• [Stated task]:
Print the lines below verbatim, with nothing changed, added, or left out.

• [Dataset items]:
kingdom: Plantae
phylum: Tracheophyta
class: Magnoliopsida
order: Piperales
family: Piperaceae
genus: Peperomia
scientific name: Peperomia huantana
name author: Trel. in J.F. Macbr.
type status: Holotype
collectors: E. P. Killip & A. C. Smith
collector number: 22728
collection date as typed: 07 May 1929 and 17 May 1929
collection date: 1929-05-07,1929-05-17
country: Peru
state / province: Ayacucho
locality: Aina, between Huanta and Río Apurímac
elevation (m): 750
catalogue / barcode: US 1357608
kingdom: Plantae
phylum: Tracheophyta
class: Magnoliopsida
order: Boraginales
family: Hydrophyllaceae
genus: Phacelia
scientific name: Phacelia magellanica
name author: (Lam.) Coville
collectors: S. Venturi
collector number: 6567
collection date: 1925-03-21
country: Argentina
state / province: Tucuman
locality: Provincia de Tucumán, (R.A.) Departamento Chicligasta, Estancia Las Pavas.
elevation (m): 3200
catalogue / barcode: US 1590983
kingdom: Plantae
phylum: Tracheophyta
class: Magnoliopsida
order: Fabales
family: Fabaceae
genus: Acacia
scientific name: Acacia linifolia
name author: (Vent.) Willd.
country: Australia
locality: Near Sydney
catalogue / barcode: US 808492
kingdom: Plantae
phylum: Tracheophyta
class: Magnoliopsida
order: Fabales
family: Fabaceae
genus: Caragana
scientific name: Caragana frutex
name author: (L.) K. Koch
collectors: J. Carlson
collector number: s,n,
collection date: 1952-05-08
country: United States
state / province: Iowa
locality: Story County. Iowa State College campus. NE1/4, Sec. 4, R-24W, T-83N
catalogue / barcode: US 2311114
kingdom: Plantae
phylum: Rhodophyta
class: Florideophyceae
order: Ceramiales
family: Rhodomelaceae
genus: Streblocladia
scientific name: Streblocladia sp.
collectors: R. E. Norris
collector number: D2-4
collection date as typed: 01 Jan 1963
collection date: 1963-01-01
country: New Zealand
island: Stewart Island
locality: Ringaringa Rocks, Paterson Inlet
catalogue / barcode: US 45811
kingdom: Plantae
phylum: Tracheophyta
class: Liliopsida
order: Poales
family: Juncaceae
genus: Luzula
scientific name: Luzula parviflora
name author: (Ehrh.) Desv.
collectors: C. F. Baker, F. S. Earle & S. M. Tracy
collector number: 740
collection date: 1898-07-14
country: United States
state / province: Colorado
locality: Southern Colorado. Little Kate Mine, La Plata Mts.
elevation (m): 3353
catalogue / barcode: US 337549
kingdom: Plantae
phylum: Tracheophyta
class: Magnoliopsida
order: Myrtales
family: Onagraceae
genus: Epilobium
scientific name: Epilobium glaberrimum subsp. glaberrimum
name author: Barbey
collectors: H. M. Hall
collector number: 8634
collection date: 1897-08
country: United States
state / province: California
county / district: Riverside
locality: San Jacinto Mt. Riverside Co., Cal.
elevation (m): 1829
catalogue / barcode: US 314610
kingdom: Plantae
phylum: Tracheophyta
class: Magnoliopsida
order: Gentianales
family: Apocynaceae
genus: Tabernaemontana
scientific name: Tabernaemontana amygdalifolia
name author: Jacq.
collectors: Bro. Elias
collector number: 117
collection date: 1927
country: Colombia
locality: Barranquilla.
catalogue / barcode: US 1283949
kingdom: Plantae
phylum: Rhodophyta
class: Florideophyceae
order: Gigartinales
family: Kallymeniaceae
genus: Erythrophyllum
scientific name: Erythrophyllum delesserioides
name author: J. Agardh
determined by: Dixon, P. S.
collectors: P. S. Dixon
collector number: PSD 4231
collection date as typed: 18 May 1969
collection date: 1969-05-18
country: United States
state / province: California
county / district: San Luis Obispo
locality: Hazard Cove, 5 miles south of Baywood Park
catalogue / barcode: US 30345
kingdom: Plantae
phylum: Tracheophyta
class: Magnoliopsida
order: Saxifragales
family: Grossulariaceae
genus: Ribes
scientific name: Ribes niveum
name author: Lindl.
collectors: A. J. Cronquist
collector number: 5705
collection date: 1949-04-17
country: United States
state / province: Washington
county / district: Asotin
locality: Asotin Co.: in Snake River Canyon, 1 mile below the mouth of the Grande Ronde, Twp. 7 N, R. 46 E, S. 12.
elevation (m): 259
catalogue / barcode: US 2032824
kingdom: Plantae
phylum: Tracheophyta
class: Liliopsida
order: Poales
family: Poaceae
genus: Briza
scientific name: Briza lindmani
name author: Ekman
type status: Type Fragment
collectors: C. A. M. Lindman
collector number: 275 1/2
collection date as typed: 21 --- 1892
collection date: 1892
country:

• [Response]:
kingdom: Plantae
phylum: Tracheophyta
class: Magnoliopsida
order: Piperales
family: Piperaceae
genus: Peperomia
scientific name: Peperomia huantana
name author: Trel. in J.F. Macbr.
type status: Holotype
collectors: E. P. Killip & A. C. Smith
collector number: 22728
collection date as typed: 07 May 1929 and 17 May 1929
collection date: 1929-05-07,1929-05-17
country: Peru
state / province: Ayacucho
locality: Aina, between Huanta and Río Apurímac
elevation (m): 750
catalogue / barcode: US 1357608
kingdom: Plantae
phylum: Tracheophyta
class: Magnoliopsida
order: Boraginales
family: Hydrophyllaceae
genus: Phacelia
scientific name: Phacelia magellanica
name author: (Lam.) Coville
collectors: S. Venturi
collector number: 6567
collection date: 1925-03-21
country: Argentina
state / province: Tucuman
locality: Provincia de Tucumán, (R.A.) Departamento Chicligasta, Estancia Las Pavas.
elevation (m): 3200
catalogue / barcode: US 1590983
kingdom: Plantae
phylum: Tracheophyta
class: Magnoliopsida
order: Fabales
family: Fabaceae
genus: Acacia
scientific name: Acacia linifolia
name author: (Vent.) Willd.
country: Australia
locality: Near Sydney
catalogue / barcode: US 808492
kingdom: Plantae
phylum: Tracheophyta
class: Magnoliopsida
order: Fabales
family: Fabaceae
genus: Caragana
scientific name: Caragana frutex
name author: (L.) K. Koch
collectors: J. Carlson
collector number: s,n,
collection date: 1952-05-08
country: United States
state / province: Iowa
locality: Story County. Iowa State College campus. NE1/4, Sec. 4, R-24W, T-83N
catalogue / barcode: US 2311114
kingdom: Plantae
phylum: Rhodophyta
class: Florideophyceae
order: Ceramiales
family: Rhodomelaceae
genus: Streblocladia
scientific name: Streblocladia sp.
collectors: R. E. Norris
collector number: D2-4
collection date as typed: 01 Jan 1963
collection date: 1963-01-01
country: New Zealand
island: Stewart Island
locality: Ringaringa Rocks, Paterson Inlet
catalogue / barcode: US 45811
kingdom: Plantae
phylum: Tracheophyta
class: Liliopsida
order: Poales
family: Juncaceae
genus: Luzula
scientific name: Luzula parviflora
name author: (Ehrh.) Desv.
collectors: C. F. Baker, F. S. Earle & S. M. Tracy
collector number: 740
collection date: 1898-07-14
country: United States
state / province: Colorado
locality: Southern Colorado. Little Kate Mine, La Plata Mts.
elevation (m): 3353
catalogue / barcode: US 337549
kingdom: Plantae
phylum: Tracheophyta
class: Magnoliopsida
order: Myrtales
family: Onagraceae
genus: Epilobium
scientific name: Epilobium glaberrimum subsp. glaberrimum
name author: Barbey
collectors: H. M. Hall
collector number: 8634
collection date: 1897-08
country: United States
state / province: California
county / district: Riverside
locality: San Jacinto Mt. Riverside Co., Cal.
elevation (m): 1829
catalogue / barcode: US 314610
kingdom: Plantae
phylum: Tracheophyta
class: Magnoliopsida
order: Gentianales
family: Apocynaceae
genus: Tabernaemontana
scientific name: Tabernaemontana amygdalifolia
name author: Jacq.
collectors: Bro. Elias
collector number: 117
collection date: 1927
country: Colombia
locality: Barranquilla.
catalogue / barcode: US 1283949
kingdom: Plantae
phylum: Rhodophyta
class: Florideophyceae
order: Gigartinales
family: Kallymeniaceae
genus: Erythrophyllum
scientific name: Erythrophyllum delesserioides
name author: J. Agardh
determined by: Dixon, P. S.
collectors: P. S. Dixon
collector number: PSD 4231
collection date as typed: 18 May 1969
collection date: 1969-05-18
country: United States
state / province: California
county / district: San Luis Obispo
locality: Hazard Cove, 5 miles south of Baywood Park
catalogue / barcode: US 30345
kingdom: Plantae
phylum: Tracheophyta
class: Magnoliopsida
order: Saxifragales
family: Grossulariaceae
genus: Ribes
scientific name: Ribes niveum
name author: Lindl.
collectors: A. J. Cronquist
collector number: 5705
collection date: 1949-04-17
country: United States
state / province: Washington
county / district: Asotin
locality: Asotin Co.: in Snake River Canyon, 1 mile below the mouth of the Grande Ronde, Twp. 7 N, R. 46 E, S. 12.
elevation (m): 259
catalogue / barcode: US 2032824
kingdom: Plantae
phylum: Tracheophyta
class: Liliopsida
order: Poales
family: Poaceae
genus: Briza
scientific name: Briza lindmani
name author: Ekman
type status: Type Fragment
collectors: C. A. M. Lindman
collector number: 275 1/2
collection date as typed: 21 --- 1892
collection date: 1892
country:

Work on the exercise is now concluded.